Both were encouraged to act as teenagers by inspiring women who fostered local talent. For Nikola it was the Kragujevac after-school acting club run by a woman called Slavica Urosevic. Not only did she encourage his acting, but she also inspired all the kids to “find yourself”, and to make the best of themselves in whatever direction their life took them. In the case of Mateusz, it was while visiting the local cultural centre at Nowy Tomysl that the woman who ran it, Renata Smiertelna, persuaded him to read a poem aloud, and then encouraged him down the path of acting. Together with local retired actor Henryk Dabrowski, she ultimately helped him prepare for theatre school in Wroclaw – a Silesian city better known outside Poland by the name Breslau.

Nikola had previously received encouragement to act by his grandfather, who whenever he had friends visiting would ask the nine-year-old to perform characters from his favourite TV show Djekna. Meanwhile his grandmother – the whole family lived in the same house together – developed his acting by improvising scenes together, sometimes in a made-up language. “I always say that my grandfather was my first agent and my grandmother was my first acting teacher,” says Nikola.
Mateusz had a chequered history at acting school, transitioning from puppet theatre to drama and not completing his degree. He looks back on those years with self-deprecating amusement at his own behaviour, which involved “challenging everything – I wanted to make my own new style, invent the programme. It was crazy.” Also problematic was his accepting roles in films, which as all actors know is deeply discouraged at acting school, since it interferes with the teaching programme. “Half of the professors wanted to kick me out and the other half wanted to give me another chance because they believed in my talent,” he says.

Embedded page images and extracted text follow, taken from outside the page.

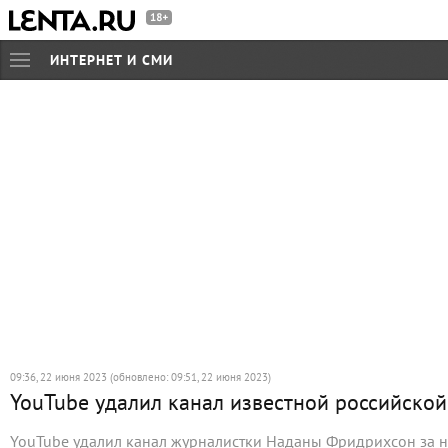
ИНТЕРНЕТ И СМИ
09:36, 22 июня 2023 (обновлено: 09:51, 22 июня 2023)
YouTube удалил канал известной российско
YouTube удалил канал журналистки Наданы Фридрихсон за 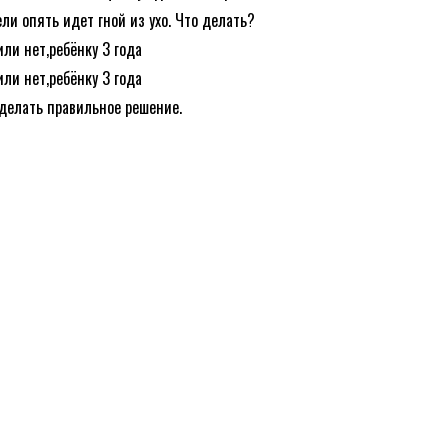
ли опять идет гной из ухо. Что делать?
или нет,ребёнку 3 года
или нет,ребёнку 3 года
делать правильное решение.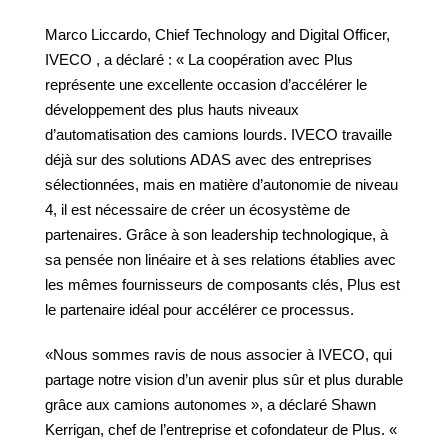
Marco Liccardo, Chief Technology and Digital Officer,
IVECO , a déclaré : « La coopération avec Plus
représente une excellente occasion d’accélérer le
développement des plus hauts niveaux
d’automatisation des camions lourds. IVECO travaille
déjà sur des solutions ADAS avec des entreprises
sélectionnées, mais en matière d’autonomie de niveau
4, il est nécessaire de créer un écosystème de
partenaires. Grâce à son leadership technologique, à
sa pensée non linéaire et à ses relations établies avec
les mêmes fournisseurs de composants clés, Plus est
le partenaire idéal pour accélérer ce processus.
«Nous sommes ravis de nous associer à IVECO, qui
partage notre vision d’un avenir plus sûr et plus durable
grâce aux camions autonomes », a déclaré Shawn
Kerrigan, chef de l’entreprise et cofondateur de Plus. «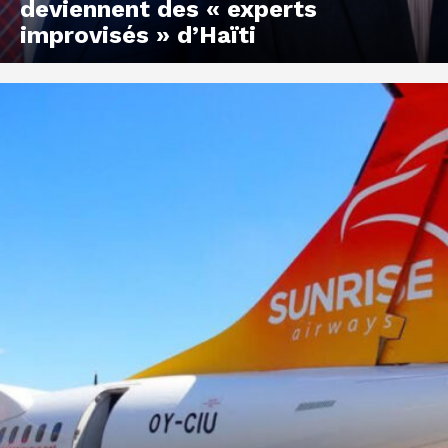
deviennent des « experts
improvisés » d’Haïti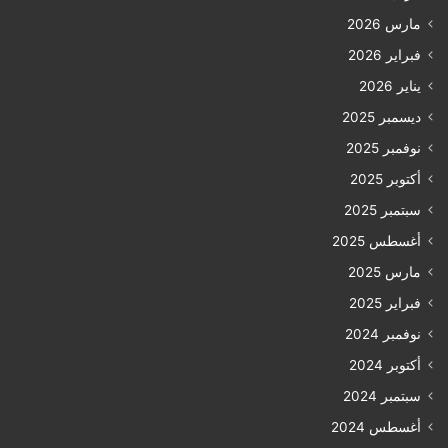
مارس 2026
فبراير 2026
يناير 2026
ديسمبر 2025
نوفمبر 2025
أكتوبر 2025
سبتمبر 2025
أغسطس 2025
مارس 2025
فبراير 2025
نوفمبر 2024
أكتوبر 2024
سبتمبر 2024
أغسطس 2024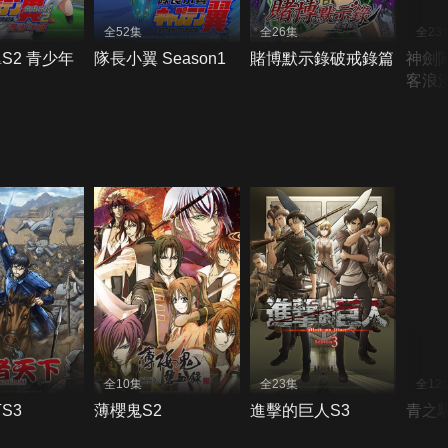
全52集
全26集
全23
S2 青少年
隊長小翼 Season1
賭博默示錄破戒錄篇
神劍
客浪
全10集
全23集
全12
S3
薄櫻鬼S2
進擊的巨人S3
青之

He is aware of his incredible good fortune that the Polish film industry, after a difficult transition from the full state subsidy of the Communist era, was at last beginning to find its feet again just as he was making his way as an actor. There had been a dearth of career opportunities, he says, for his immediate antecedents. But in 2009's All That I Love, “I was the first young actor in a long time to be given an opportunity to have a big success in the cinema.” Comparisons with Zbigniew Cybulski – aka “the Polish James Dean” – ensued.

Although it feels almost trivial to talk about the tragic conflict in this context, Nikola agrees that growing up during the wars of former Yugoslavia, in which his father was conscripted to fight, and in which “for three years as a child I am seeing dead people on TV every day”, certainly gives him access to deeper emotions that may not be so easily available to all – ones that he can convey with restraint and subtlety. You get more than a hint of that in his film Circles, the true story of Srdjan Aleksic, a Bosnian Serb soldier who in 1993 lost his life defending an ethnic Bosnian shopkeeper from being attacked by a group of fellow soldiers.

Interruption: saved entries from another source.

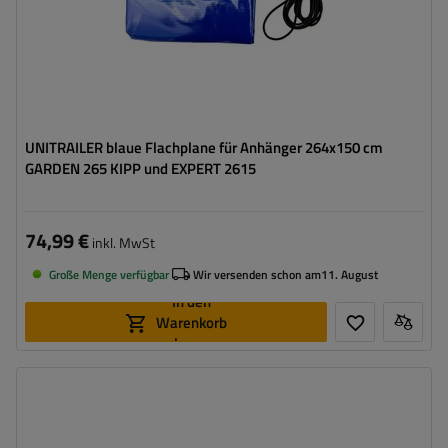
UNITRAILER blaue Flachplane für Anhänger 264x150 cm
GARDEN 265 KIPP und EXPERT 2615
74,99 €
inkl. MwSt
Große Menge verfügbar
Wir versenden schon am
11. August
In den
Warenkorb
legen
Höhe:
110 cm
Gewicht:
630g/m2
Farbe:
Blau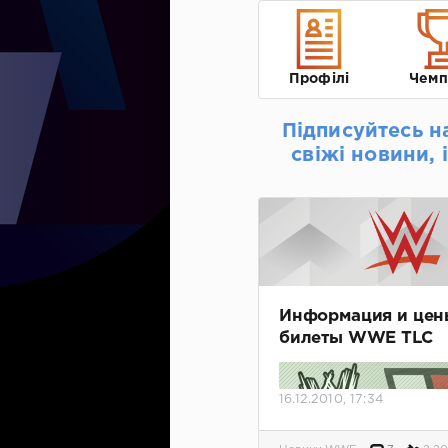
Профілі
Чемп
Підписуйтесь н
свіжі новини, 
Информация и цен
билеты WWE TLC
16.12.2010, 17:34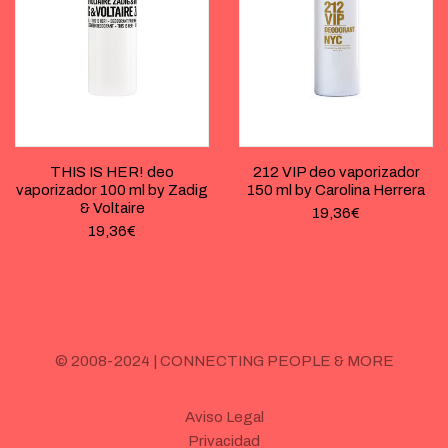
THIS IS HER! deo
212 VIP deo vaporizador
vaporizador 100 ml by Zadig
150 ml by Carolina Herrera
& Voltaire
19,36
€
19,36
€
© 2008-2024 | CONNECTING PEOPLE & MORE
Aviso Legal
Privacidad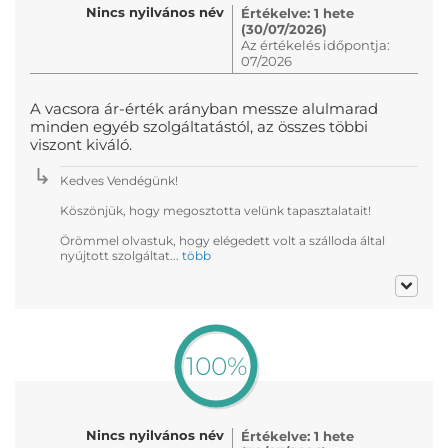
Nincs nyilvános név
Értékelve: 1 hete
(30/07/2026)
Az értékelés időpontja:
07/2026
A vacsora ár-érték arányban messze alulmarad
minden egyéb szolgáltatástól, az összes többi
viszont kiváló.
Kedves Vendégünk!
Köszönjük, hogy megosztotta velünk tapasztalatait!
Örömmel olvastuk, hogy elégedett volt a szálloda által
nyújtott szolgáltat...
több
100%
Nincs nyilvános név
Értékelve: 1 hete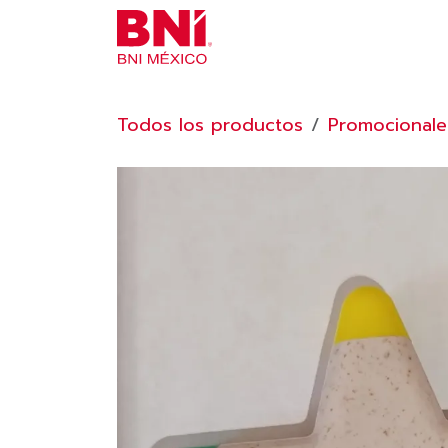
Ir al contenido
INICIO
¿NECESITAS AYU
Todos los productos
Promocionale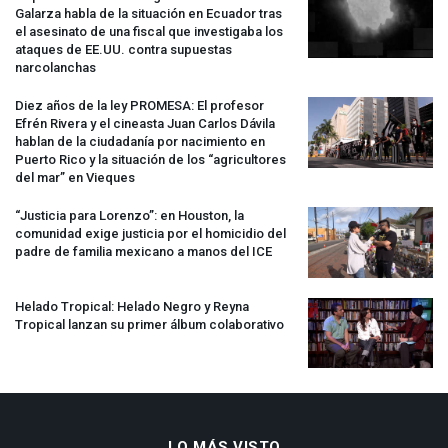
Galarza habla de la situación en Ecuador tras
el asesinato de una fiscal que investigaba los
ataques de EE.UU. contra supuestas
narcolanchas
Diez años de la ley
PROMESA
: El profesor
Efrén Rivera y el cineasta Juan Carlos Dávila
hablan de la ciudadanía por nacimiento en
Puerto Rico y la situación de los “agricultores
del mar” en Vieques
“Justicia para Lorenzo”: en Houston, la
comunidad exige justicia por el homicidio del
padre de familia mexicano a manos del
ICE
Helado Tropical: Helado Negro y Reyna
Tropical lanzan su primer álbum colaborativo
LO MÁS VISTO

I'm reminded of Mark Wahlberg, who very different reasons had known troubles in his youth, experiences that can help him get to the necessary place a lot quicker than, in his mocking words, “Let me think about the colour blue. Let me think about my dead cat.”

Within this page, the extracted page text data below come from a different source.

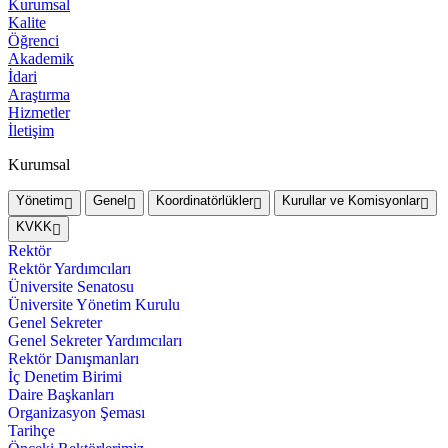
Kurumsal
Kalite
Öğrenci
Akademik
İdari
Araştırma
Hizmetler
İletişim
Kurumsal
Yönetim
Genel
Koordinatörlükler
Kurullar ve Komisyonlar
KVKK
Rektör
Rektör Yardımcıları
Üniversite Senatosu
Üniversite Yönetim Kurulu
Genel Sekreter
Genel Sekreter Yardımcıları
Rektör Danışmanları
İç Denetim Birimi
Daire Başkanları
Organizasyon Şeması
Tarihçe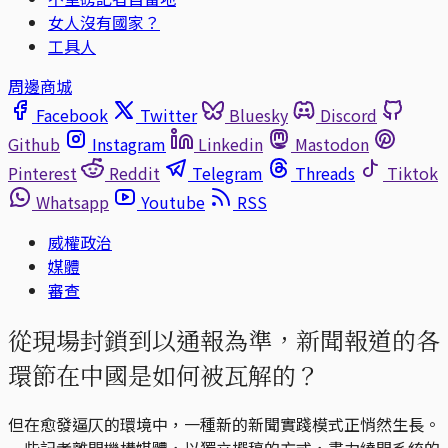
女人沒有國家？
工具人
周邊商城
Facebook
Twitter
Bluesky
Discord
Github
Instagram
Linkedin
Mastodon
Pinterest
Reddit
Telegram
Threads
Tiktok
Whatsapp
Youtube
RSS
威權政治
媒體
審查
從現場封鎖到以通報為準，新聞報道的各
環節在中國是如何被瓦解的？
但在愈發逼仄的環境中，一種新的新聞實踐模式正悄然生長。
一些記者離開機構媒體，以獨立撰稿的方式，盡力繞開系統的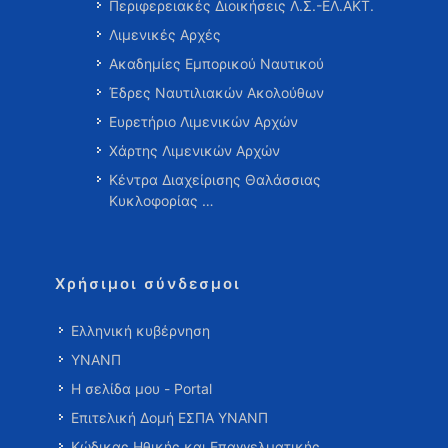
Περιφερειακές Διοικήσεις Λ.Σ.-ΕΛ.ΑΚΤ.
Λιμενικές Αρχές
Ακαδημίες Εμπορικού Ναυτικού
Έδρες Ναυτιλιακών Ακολούθων
Ευρετήριο Λιμενικών Αρχών
Χάρτης Λιμενικών Αρχών
Κέντρα Διαχείρισης Θαλάσσιας
Κυκλοφορίας …
Χρήσιμοι σύνδεσμοι
Ελληνική κυβέρνηση
ΥΝΑΝΠ
Η σελίδα μου - Portal
Επιτελική Δομή ΕΣΠΑ ΥΝΑΝΠ
Κώδικας Ηθικής και Επαγγελματικής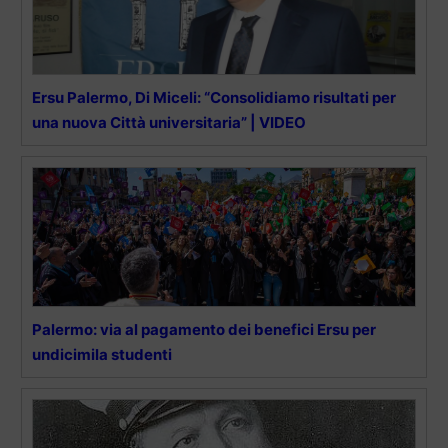
Ersu Palermo, Di Miceli: “Consolidiamo risultati per
una nuova Città universitaria” | VIDEO
Palermo: via al pagamento dei benefici Ersu per
undicimila studenti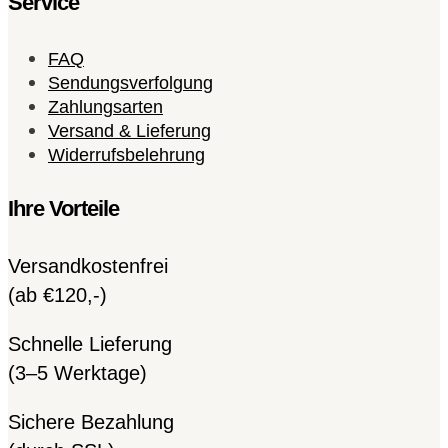
Service
FAQ
Sendungsverfolgung
Zahlungsarten
Versand & Lieferung
Widerrufsbelehrung
Ihre Vorteile
Versandkostenfrei
(ab €120,-)
Schnelle Lieferung
(3–5 Werktage)
Sichere Bezahlung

Mateusz is returning to the Berlinale after his film In The Name Of, directed by his wife Malgorzata Szumowska, won the Teddy Award here last year. He was also just in the city shooting the German-Australian co-production Elixir, an English-language film in which he plays a Frenchman, alongside former Shooting Star Natasha Petrovic. Meanwhile Nikola has likewise made a foray into English with the Las Vegas-set Travelator. “I don't have so many lines,” cautions the actor – not, he clarifies because his role is small. He plays the protagonist, a hired assassin who is despatched to Vegas to kill a protected witness. “He's a silent guy who kills other people,” explains Nikola.